以我的理解,下面這段程式碼更改成了 short gg;,應該輸出結果會不變















int main() {
    struct on_off {
        unsigned aa : 1;
        unsigned bb : 1;
        int cc;           // 4 bytes
        unsigned dd : 4;     // this and
        unsigned : 4;        // this and
        unsigned ee : 1;  // this bitfields are next to each other
        unsigned : 0;        // cause the next field to be aligned on the next container boundary */
        char ff;
        short gg;
    } t;
    printf("%ld\n", (uintptr_t) &t.gg - (uintptr_t) &t.ff);
}

可是輸出結果卻是

$ ./test.out
2

想請問一下記憶體配置會是像下面這樣嗎
還是說其實我哪裡弄錯了,謝謝

C99/C11 6.5.3.2 Address and indirection operators

Constraints

The operand of the unary & operator shall be either a function designator, the result of a [] or unary * operator, or an lvalue that designates an object that is not a bit-field and is not declared with the register storage-class specifier.

Week 2 #4

考慮到以下程式碼:










int B = 2;
void func(int *p) { p = &B; }
int main() {
    int A = 1, C = 3;
    int *ptrA = &A;
    func(ptrA);
    printf("%d\n", *ptrA);
    return 0;
}

該如何修改,才能讓 func 得以變更到 main 裡頭 ptrA 的內含值?

* _輸入資料_:
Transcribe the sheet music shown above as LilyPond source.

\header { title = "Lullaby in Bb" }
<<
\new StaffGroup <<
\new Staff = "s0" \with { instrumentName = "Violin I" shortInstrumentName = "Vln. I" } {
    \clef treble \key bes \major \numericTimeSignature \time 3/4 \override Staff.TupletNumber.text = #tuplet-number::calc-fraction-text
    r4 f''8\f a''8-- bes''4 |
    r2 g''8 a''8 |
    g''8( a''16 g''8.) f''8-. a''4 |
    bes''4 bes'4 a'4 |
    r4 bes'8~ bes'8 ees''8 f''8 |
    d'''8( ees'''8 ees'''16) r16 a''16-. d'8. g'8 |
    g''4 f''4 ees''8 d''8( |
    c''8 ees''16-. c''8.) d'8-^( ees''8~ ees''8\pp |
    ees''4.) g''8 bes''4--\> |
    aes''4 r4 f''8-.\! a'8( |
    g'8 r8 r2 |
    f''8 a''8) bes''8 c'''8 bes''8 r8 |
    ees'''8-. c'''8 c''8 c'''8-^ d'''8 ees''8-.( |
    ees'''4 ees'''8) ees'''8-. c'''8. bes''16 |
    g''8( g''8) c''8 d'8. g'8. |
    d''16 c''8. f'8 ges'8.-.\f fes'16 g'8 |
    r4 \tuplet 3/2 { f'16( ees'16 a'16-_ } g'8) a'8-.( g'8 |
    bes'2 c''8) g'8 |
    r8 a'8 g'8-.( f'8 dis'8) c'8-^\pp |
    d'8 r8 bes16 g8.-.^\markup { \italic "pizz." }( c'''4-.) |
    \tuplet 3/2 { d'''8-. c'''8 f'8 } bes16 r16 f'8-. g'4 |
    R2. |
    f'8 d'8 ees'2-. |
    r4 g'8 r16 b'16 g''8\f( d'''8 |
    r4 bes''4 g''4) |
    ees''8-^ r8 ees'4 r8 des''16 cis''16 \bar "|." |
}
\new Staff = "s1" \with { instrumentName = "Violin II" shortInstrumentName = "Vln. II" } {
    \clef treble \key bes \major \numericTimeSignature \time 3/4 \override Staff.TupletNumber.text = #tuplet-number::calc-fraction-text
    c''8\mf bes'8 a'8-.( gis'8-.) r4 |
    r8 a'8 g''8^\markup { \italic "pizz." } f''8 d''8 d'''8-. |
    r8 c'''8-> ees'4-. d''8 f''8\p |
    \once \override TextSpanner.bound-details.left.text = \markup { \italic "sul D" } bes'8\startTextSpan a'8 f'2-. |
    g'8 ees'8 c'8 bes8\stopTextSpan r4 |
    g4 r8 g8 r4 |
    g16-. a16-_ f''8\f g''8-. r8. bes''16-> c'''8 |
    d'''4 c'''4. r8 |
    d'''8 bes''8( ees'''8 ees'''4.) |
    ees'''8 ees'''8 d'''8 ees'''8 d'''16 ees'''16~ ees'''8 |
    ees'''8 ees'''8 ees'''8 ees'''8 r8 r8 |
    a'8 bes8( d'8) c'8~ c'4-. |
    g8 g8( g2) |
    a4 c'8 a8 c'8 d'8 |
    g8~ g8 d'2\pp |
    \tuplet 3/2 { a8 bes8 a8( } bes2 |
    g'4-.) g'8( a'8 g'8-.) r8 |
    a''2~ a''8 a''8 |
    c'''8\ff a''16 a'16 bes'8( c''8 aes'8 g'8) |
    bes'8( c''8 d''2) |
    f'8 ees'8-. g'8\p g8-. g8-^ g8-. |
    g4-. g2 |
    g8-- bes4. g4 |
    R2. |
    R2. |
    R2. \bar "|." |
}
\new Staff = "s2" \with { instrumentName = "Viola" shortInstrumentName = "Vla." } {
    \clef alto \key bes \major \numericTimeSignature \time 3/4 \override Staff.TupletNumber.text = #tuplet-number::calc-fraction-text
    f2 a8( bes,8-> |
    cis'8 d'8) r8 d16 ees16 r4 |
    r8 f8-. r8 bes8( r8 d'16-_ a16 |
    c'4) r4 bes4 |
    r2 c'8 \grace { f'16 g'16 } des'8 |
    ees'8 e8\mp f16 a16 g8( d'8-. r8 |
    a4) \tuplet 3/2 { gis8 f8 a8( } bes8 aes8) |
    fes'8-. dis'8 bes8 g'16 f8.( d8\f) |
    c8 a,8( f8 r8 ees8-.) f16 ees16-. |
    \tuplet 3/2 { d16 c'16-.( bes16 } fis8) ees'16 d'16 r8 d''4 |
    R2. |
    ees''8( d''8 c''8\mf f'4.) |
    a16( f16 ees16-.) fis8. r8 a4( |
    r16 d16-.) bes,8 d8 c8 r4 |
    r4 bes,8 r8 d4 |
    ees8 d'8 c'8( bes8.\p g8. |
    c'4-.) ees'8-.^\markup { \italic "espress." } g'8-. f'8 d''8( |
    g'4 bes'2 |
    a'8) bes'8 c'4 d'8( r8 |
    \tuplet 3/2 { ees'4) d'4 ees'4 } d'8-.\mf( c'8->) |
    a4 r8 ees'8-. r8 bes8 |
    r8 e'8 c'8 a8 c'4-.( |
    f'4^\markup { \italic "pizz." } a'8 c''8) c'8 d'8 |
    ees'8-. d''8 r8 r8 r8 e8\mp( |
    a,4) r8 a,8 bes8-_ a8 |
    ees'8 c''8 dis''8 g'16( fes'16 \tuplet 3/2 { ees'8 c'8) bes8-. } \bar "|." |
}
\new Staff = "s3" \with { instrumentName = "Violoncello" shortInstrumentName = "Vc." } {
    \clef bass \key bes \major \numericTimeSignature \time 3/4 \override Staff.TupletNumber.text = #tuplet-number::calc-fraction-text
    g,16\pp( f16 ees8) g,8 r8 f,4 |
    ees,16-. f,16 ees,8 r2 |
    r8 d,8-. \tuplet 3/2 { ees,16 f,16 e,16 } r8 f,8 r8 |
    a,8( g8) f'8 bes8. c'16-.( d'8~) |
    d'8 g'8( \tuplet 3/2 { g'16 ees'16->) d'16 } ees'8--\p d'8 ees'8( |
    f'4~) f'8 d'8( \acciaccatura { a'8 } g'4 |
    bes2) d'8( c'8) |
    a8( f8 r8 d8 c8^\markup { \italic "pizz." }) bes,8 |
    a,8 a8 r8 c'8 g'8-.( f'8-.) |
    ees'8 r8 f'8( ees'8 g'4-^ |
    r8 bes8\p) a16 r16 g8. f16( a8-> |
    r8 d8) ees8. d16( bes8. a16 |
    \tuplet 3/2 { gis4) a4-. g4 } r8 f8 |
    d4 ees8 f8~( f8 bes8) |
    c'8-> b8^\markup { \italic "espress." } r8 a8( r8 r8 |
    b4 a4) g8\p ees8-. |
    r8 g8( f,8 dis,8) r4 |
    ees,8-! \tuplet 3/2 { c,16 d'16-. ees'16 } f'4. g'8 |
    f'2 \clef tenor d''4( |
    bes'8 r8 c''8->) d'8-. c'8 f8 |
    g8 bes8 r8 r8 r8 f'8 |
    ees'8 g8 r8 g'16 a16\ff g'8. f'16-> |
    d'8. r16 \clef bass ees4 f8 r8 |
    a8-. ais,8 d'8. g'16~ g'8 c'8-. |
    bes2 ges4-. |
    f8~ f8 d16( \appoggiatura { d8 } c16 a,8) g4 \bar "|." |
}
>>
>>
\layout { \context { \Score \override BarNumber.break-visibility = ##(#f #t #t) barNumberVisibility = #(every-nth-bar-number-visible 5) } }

* _給定要求 1_: 節選裡引用了 C 標準的哪一節?
* _給定要求 2_: 請從資料列中找出含有字串 "espress" 的每一行,逐行照原樣抄出來。

* _預期答案 1_: C99/C11 6.5.3.2 Address and indirection operators

* _預期答案 2_:
    c'4-.) ees'8-.^\markup { \italic "espress." } g'8-. f'8 d''8( |
    c'8-> b8^\markup { \italic "espress." } r8 a8( r8 r8 |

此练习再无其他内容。